The OpenWhisk team at IBM showed more about the internal architecture of OpenWhisk, and talked about how it handles cold/warm/hot container starts when users are allowed to provide custom containers instead of being locked to a couple language runtimes. Like the Azure team, they had great new debugging tools to show off and it’s interesting that the open platforms so far seem to be way ahead on platform visibility and debugger support.

In part, that’s probably a function of them not being worried about giving away any secret sauce since you can download their whole platform for free (and they want you to!). IBM also talked a bit about their upcoming API gateway system built on nginx to link up HTTP requests as an OpenWhisk trigger.

Serverless for Developers: Tips for Your Next App

Danilo Poccia talked about the developer’s perspective of serverless architectures, which ties in with his soon-to-be-released AWS Lambda in Action book. My biggest takeaway from this talk was that when moving to FaaS/serverless when you also have an existing legacy system, the same techniques for microservices migrations are applicable. Serverless for Developers slides are now available.

Ansible for Serverless

I also gave a talk on using Ansible for serverless infrastructure and on using it with the Serverless Framework. You can pick up my slides here, and the recordings for all the talks will be available soon.

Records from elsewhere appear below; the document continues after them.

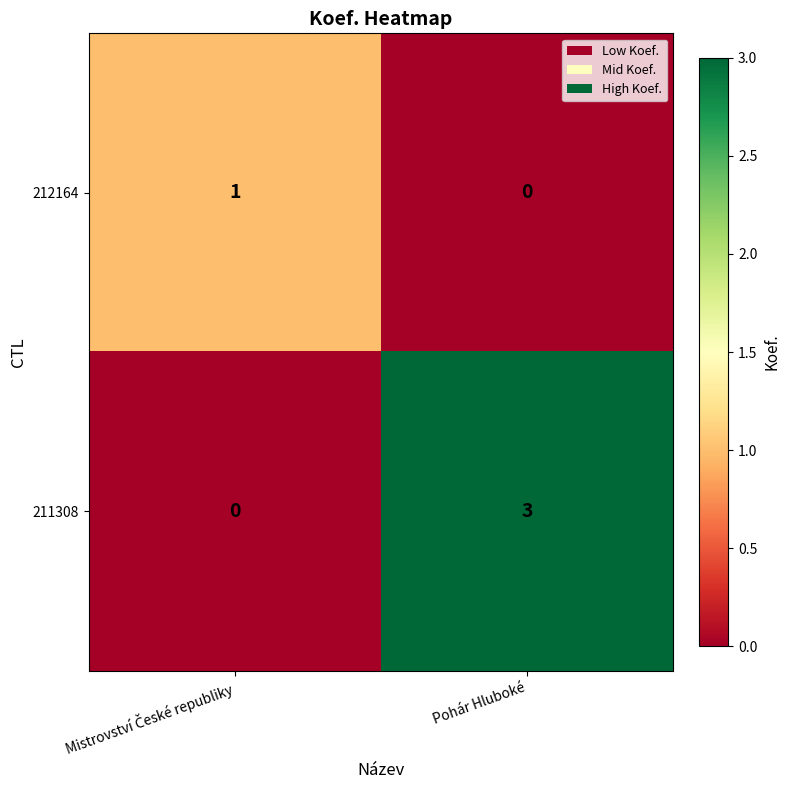

Which label corresponds to the largest value in the chart?

Pohár Hluboké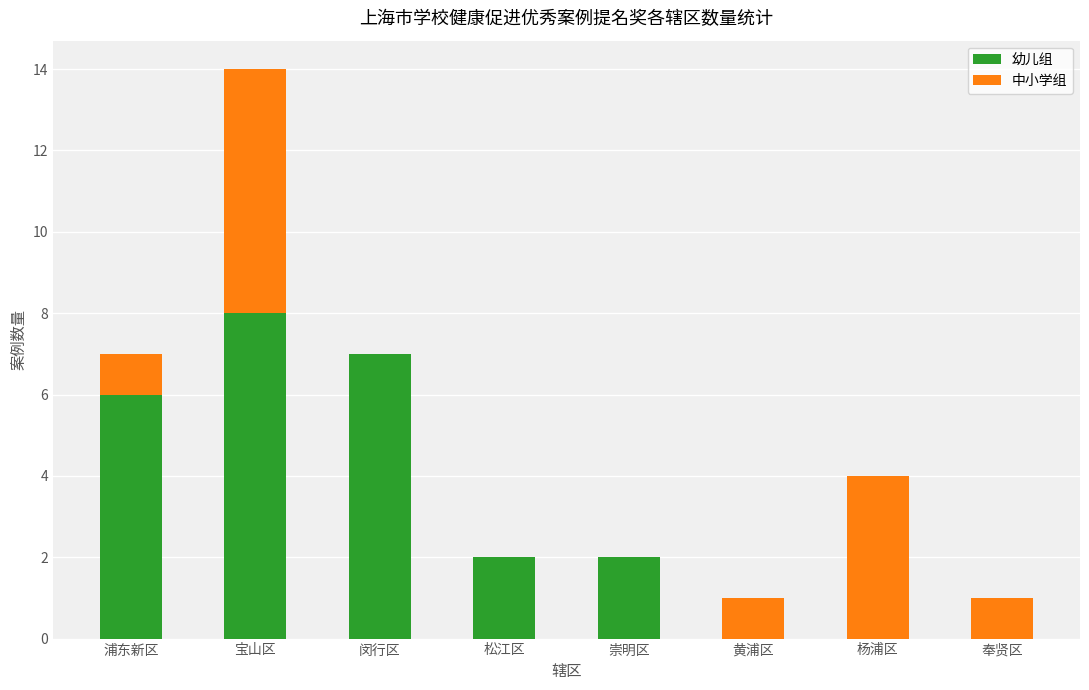

Does the chart contain stacked bars?

Yes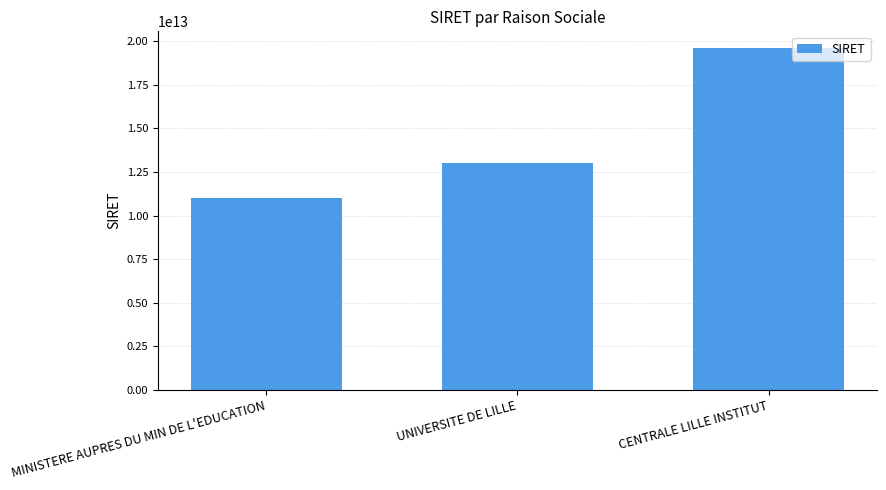

Count the number of categories in the chart.

3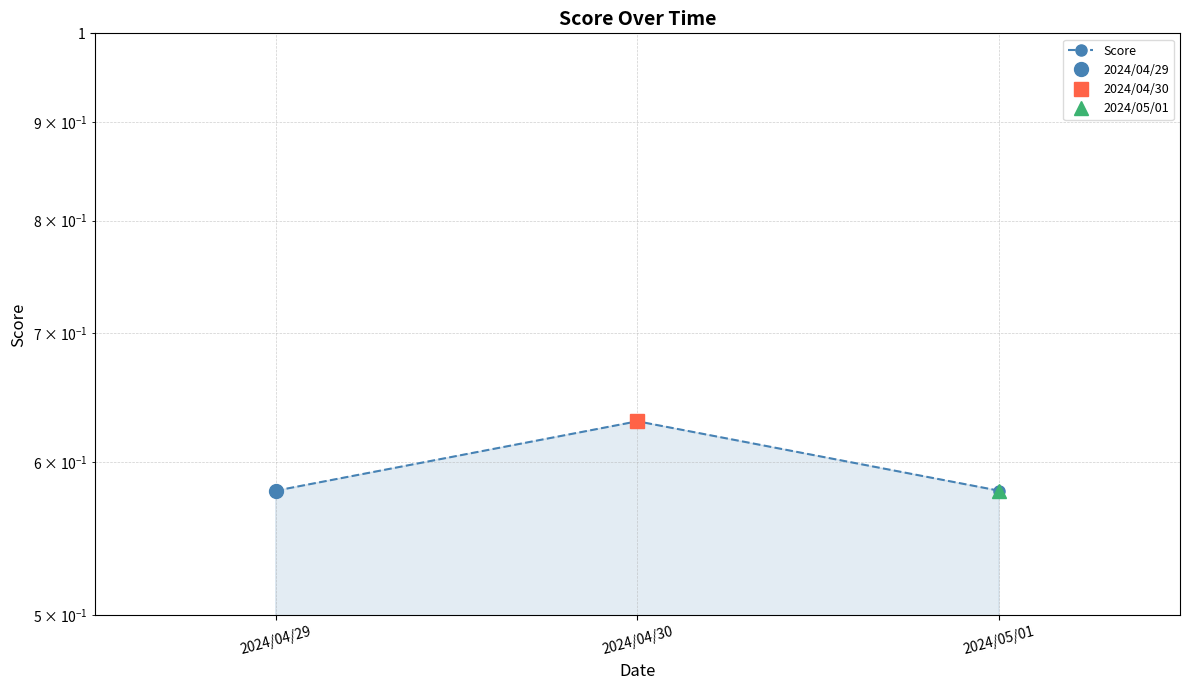

True or false: the data shows 0.6 at 2024/04/29.

True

Mike was up late editing another vlog for day 2, sacrificing his forty winks (which is what Brits call sleep, as I understand it) for YouTube fame and fortune.

More Videos

As the conf went on Mike and others spent some time taking video and sacrificed sleep to get them edited.

Day 2 Vlog

Recap

With that last vlog, that’s it for this recap too! Hope to see everyone (plus new faces) at ServerlessConf $NEXT! Some options for the next venue are San Francisco or Seattle. Both have solid name themes too: I Left my Servers in San Francisco or Serverless in Seattle.